My mother tells me, that back when none of us children were born, the entire community of the area would come to my grandfather for basically every problem ranging from domestic disputes to health scares, from ghostbusting to matchmaking. From asking him to pronounce sentences on how thieves were to be dealt with, to valuing his opinion on the quality of tea, spices and cloth. People came to him with all sorts of questions. He was the wisest person they knew. He was the wisest person I knew.
On every Eid, as I made my way to hug him and greet him, he would take out a fifty rupees note from his pocket. Holding the note straight, he would tell me that I was supposed to give half of it to my sister. I would reluctantly take it, but he sure did always follow up with my sister. He was very smart that way.
On cold winter nights, as children, we would all huddle around him, and he would tell us Kashmiri fables, legends and folk tales. We would creep out when he told us about the Dev that ate children up and giggle endlessly when he told us how the children got rid of the Dev.

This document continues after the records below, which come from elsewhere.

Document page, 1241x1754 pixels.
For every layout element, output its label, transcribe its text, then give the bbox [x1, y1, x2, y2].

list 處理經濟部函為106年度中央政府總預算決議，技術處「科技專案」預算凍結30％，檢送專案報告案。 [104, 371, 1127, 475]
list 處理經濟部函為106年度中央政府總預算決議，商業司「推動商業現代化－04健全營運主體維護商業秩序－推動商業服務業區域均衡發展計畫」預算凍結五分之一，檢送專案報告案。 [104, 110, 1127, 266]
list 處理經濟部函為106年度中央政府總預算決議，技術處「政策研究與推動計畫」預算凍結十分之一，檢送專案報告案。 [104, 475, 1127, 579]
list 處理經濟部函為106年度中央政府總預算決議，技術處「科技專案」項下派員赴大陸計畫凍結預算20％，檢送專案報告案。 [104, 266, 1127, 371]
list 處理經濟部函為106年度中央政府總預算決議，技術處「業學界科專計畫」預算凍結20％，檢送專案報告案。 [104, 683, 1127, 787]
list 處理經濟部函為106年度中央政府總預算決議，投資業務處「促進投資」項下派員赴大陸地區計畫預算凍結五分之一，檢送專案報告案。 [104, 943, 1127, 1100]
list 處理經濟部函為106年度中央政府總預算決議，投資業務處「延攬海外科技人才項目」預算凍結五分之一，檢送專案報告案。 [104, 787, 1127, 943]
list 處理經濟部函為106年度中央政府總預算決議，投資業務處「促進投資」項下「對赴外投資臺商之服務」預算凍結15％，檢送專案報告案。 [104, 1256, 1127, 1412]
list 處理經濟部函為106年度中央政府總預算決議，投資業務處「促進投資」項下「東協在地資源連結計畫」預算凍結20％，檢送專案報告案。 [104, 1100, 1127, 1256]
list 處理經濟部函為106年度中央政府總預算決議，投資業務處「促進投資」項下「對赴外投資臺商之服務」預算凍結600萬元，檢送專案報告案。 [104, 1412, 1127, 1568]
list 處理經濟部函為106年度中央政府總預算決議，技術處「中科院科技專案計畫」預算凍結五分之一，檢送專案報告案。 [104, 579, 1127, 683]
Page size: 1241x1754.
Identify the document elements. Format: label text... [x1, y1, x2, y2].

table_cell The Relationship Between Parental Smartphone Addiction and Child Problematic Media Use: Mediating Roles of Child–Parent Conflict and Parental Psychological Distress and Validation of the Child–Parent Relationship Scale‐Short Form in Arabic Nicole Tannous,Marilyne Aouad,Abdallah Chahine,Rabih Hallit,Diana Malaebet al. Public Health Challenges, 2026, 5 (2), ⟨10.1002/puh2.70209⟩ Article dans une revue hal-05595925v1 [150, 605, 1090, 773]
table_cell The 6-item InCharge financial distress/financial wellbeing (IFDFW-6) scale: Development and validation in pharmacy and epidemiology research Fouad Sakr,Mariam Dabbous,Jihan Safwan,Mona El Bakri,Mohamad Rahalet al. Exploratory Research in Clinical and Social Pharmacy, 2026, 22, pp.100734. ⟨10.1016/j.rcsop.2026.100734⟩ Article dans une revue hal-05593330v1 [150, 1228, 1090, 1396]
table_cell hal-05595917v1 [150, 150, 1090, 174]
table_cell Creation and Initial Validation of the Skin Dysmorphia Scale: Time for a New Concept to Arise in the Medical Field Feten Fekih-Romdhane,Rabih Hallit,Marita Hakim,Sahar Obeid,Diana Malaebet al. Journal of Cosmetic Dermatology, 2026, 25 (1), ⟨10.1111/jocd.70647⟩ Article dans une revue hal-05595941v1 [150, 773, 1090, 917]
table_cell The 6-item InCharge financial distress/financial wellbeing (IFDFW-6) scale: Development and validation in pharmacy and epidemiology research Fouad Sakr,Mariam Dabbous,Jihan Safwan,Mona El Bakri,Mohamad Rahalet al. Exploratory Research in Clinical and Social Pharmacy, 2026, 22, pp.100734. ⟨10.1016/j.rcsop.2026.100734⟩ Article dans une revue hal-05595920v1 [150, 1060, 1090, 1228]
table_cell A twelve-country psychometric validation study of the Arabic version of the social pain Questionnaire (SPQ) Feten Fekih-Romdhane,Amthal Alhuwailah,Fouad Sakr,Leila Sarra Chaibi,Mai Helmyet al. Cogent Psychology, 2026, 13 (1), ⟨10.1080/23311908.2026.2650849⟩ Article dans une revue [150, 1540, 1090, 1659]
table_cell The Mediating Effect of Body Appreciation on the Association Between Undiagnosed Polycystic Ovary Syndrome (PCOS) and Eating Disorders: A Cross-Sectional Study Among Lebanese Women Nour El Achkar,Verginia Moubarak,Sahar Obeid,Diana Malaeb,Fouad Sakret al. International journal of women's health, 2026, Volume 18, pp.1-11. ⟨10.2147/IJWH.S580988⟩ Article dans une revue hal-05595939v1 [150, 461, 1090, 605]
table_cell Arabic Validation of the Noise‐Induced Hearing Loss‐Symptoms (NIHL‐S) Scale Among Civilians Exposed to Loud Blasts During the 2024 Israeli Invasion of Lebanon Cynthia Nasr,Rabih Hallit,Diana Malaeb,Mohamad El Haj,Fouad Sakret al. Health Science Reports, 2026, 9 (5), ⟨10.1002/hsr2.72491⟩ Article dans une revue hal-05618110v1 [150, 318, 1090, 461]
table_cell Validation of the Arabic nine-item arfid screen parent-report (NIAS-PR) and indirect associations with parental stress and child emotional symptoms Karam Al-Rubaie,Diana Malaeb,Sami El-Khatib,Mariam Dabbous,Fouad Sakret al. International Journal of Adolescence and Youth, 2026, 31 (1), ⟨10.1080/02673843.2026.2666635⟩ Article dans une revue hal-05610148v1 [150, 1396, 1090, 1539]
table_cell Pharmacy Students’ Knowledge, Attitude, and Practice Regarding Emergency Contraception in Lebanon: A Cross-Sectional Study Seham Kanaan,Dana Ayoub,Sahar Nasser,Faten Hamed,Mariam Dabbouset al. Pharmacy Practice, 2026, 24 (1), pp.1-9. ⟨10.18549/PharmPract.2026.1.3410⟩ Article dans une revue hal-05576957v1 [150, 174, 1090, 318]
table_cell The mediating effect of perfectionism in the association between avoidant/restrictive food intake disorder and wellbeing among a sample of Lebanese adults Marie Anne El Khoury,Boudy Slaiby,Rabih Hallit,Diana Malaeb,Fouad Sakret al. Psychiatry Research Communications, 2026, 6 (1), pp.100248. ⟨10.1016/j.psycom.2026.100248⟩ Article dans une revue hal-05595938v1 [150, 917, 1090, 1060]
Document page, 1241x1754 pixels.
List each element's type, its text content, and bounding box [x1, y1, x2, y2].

Abba was a very sharp-witted man. Although he only had a little formal education in English, there were moments, when he would randomly start talking in impeccable English, and shock us all beyond measure. We would be both startled and impressed.
Abba would scold us. We’d hide. He would say “peyi rasser” which means may hot boiling water fall on you. And we would giggle because we knew he meant that as a term of endearment rather than anything else.
Abba would know how to mend everything. Make everything look as good as new.
In his last years, when he no more went outside, he would evaluate our shopping skills by asking us the price of things we’d got from the market. We’d very conveniently reduce the price to half and then quote it, and he’d still shake his head and say, “yi chu droug, variyah droug”.
Abba was a smart shopper. He would buy top quality stuff at half the rate and also deliver a lecture on selling skills to the shopkeeper as a bonus.
Walking with him, hand in hand, through the lanes and bylanes of Downtown meant walking with a celebrity. When people looked at him, you could see the respect and admiration they had for him and it made you feel like a star too.
The way he said “Ba-Khoda” or “Kalaamullah’s pathh” still rings in my ears every time I think of him.
It’s been 6 years since Abba left us. I’m yet to meet a man so wise, so loving and so right. I know he’s probably looking down on us all, shaking his head at our shopping skills and health statuses. Yes, we could do a lot better with him here. We know it more than him.
Abba. I dreamed of him today. It was as if I was literally seeing him after six years. I asked him if he recognized me. He paused for a little while but then smiled and said he did.